Gaze long into the abyss, and the abyss gazes into you

Posted by – November 28, 2008

A conversation I had yesterday evening revealed something about computability and mathematics that hadn’t occurred to me. First, some preliminaries.

Consider a computer running a program written in a language with a finite number of symbols. The computer proceeds step by step through a string of instructions, some of which may tell it to execute commands from another location in the string of instructions. Some programs like this will run forever (for instance a program that simply enters an infinite loop) and others will do some finite number of things and then stop executing. Call these two groups of programs “non-halting” and “halting”, respectively. Defining these things suitably it is possible to prove that if a program is halting, its length determines an upper bound on the number of steps it takes. If the length of the program is n, call the maximum number of steps f(n).

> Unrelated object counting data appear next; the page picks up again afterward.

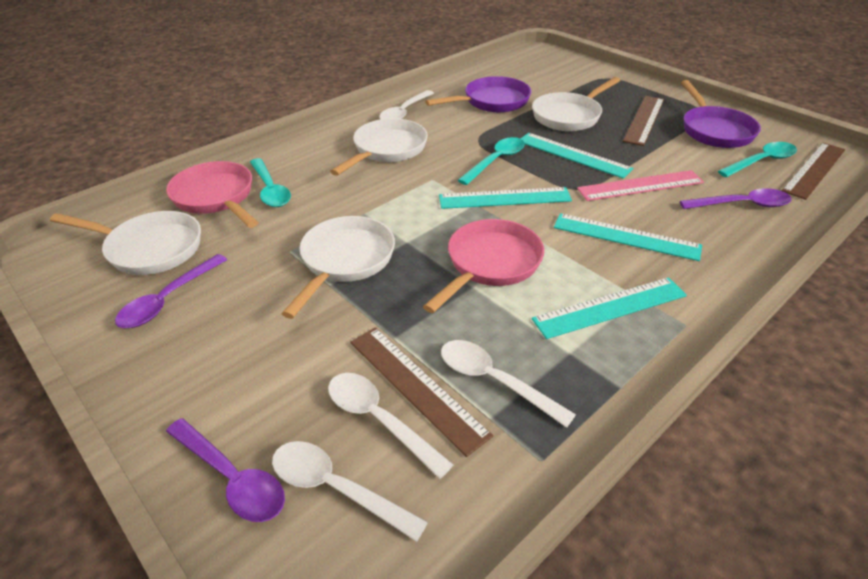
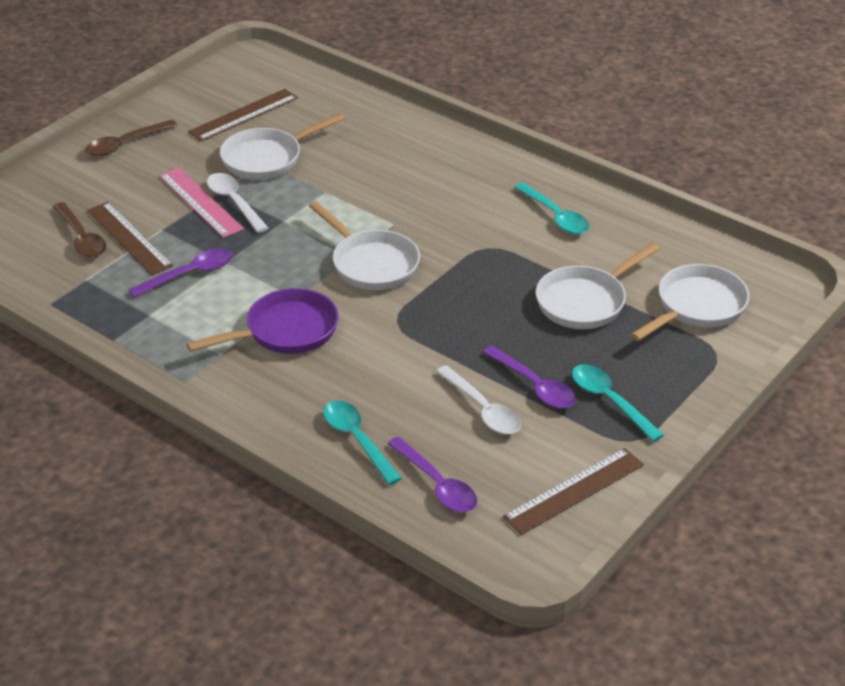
brown spoon: none = 0 -> [53,202,106,258] [85,120,178,156] = 2
pink pan: [166,161,259,228] [423,219,544,313] = 2 -> none = 0
purple pan: [425,76,531,113] [681,80,761,148] = 2 -> [187,288,339,354] = 1
turquoise ruler: [439,187,572,209] [520,133,633,179] [532,277,687,339] [554,213,702,261] = 4 -> none = 0
white spoon: [272,441,428,542] [328,373,453,479] [379,90,434,119] [441,340,576,428] = 4 -> [207,173,269,233] [436,365,521,434] = 2

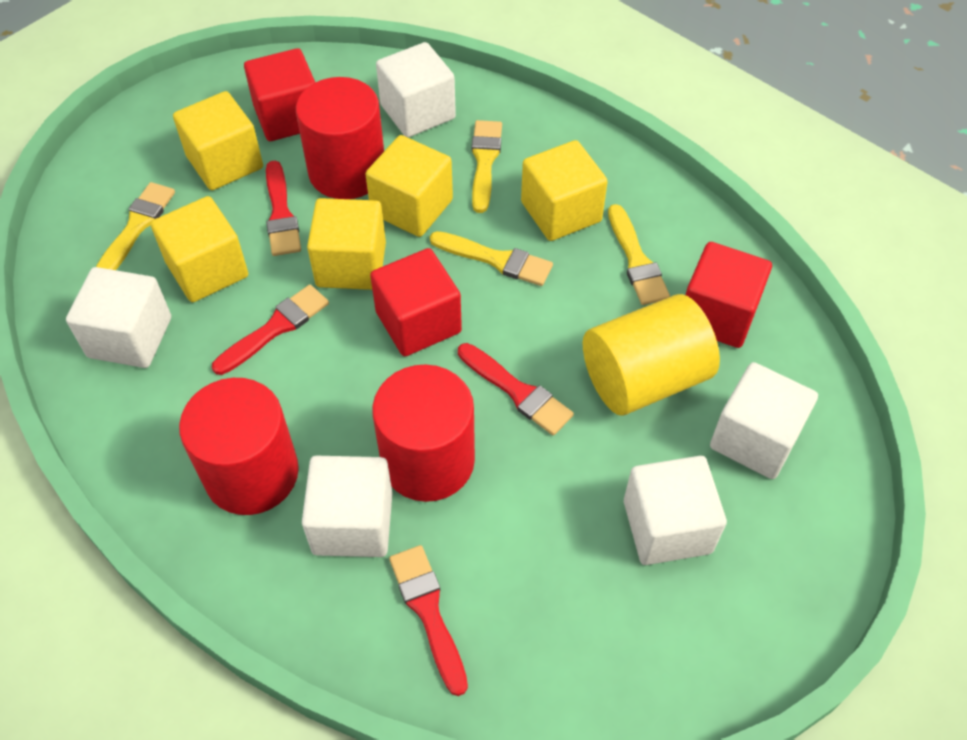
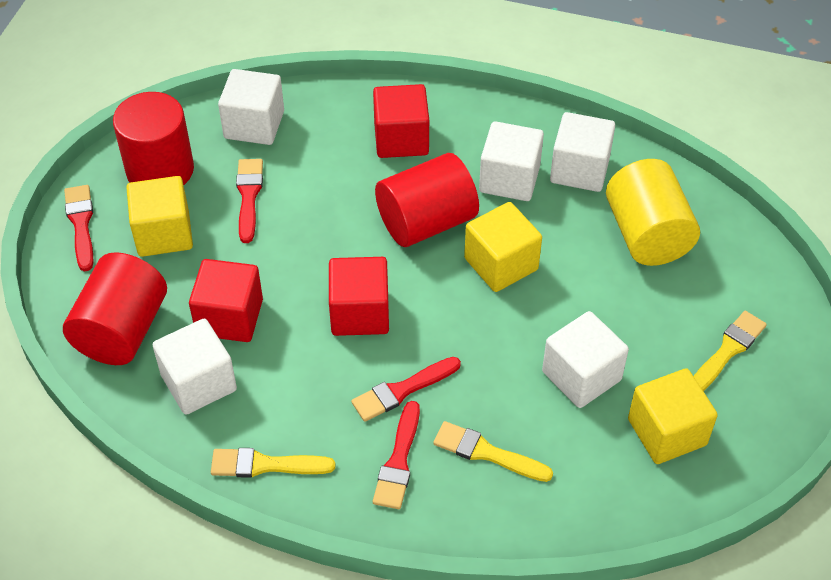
yellow brush: [96,182,175,270] [430,231,553,286] [472,120,502,213] [608,204,670,305] = 4 -> [211,448,336,478] [433,421,553,482] [694,311,767,391] = 3
yellow cube: [151,196,248,302] [173,91,263,190] [307,198,386,290] [365,135,453,237] [521,140,608,241] = 5 -> [126,176,193,257] [464,202,542,292] [628,368,718,464] = 3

Now consider a mathematical statement about the natural numbers, the unproved Goldbach’s conjecture for instance. The conjecture says that every even integer greater than 2 can be written as the sum of two primes. 4 = 2+2, 6 = 3+3, 8 = 3+5, 10 = 5+5, 60 = 7+53 etc. This is a claim about every even number there is, so presumably there isn’t any way to just do calculations to prove the conjecture: we have to prove it for all of the infinitely many even numbers at once.

Now consider a computer program that goes through even numbers, checking whether each can be written as the sum of two primes. This program is either halting or non-halting. If it is halting, Goldbach’s conjecture is false (because the program would only halt if it finds a counterexample). If Goldbach’s conjecture is true, the program is non-halting – but we can’t exactly wait forever to see that it never halts. But because we know that a program of length n will either halt by step f(n) or never, we only need to wait until the machine has taken f(n) steps. This means that it is sufficient to do finitely many calculations to find out whether Goldbach’s conjecture is true.

Unless I or the guy who explained this to me missed something; I haven’t actually read about this in a book or anything.

And of course this doesn’t make for a very feasible way to solve the problem because f(n) grows very quickly indeed.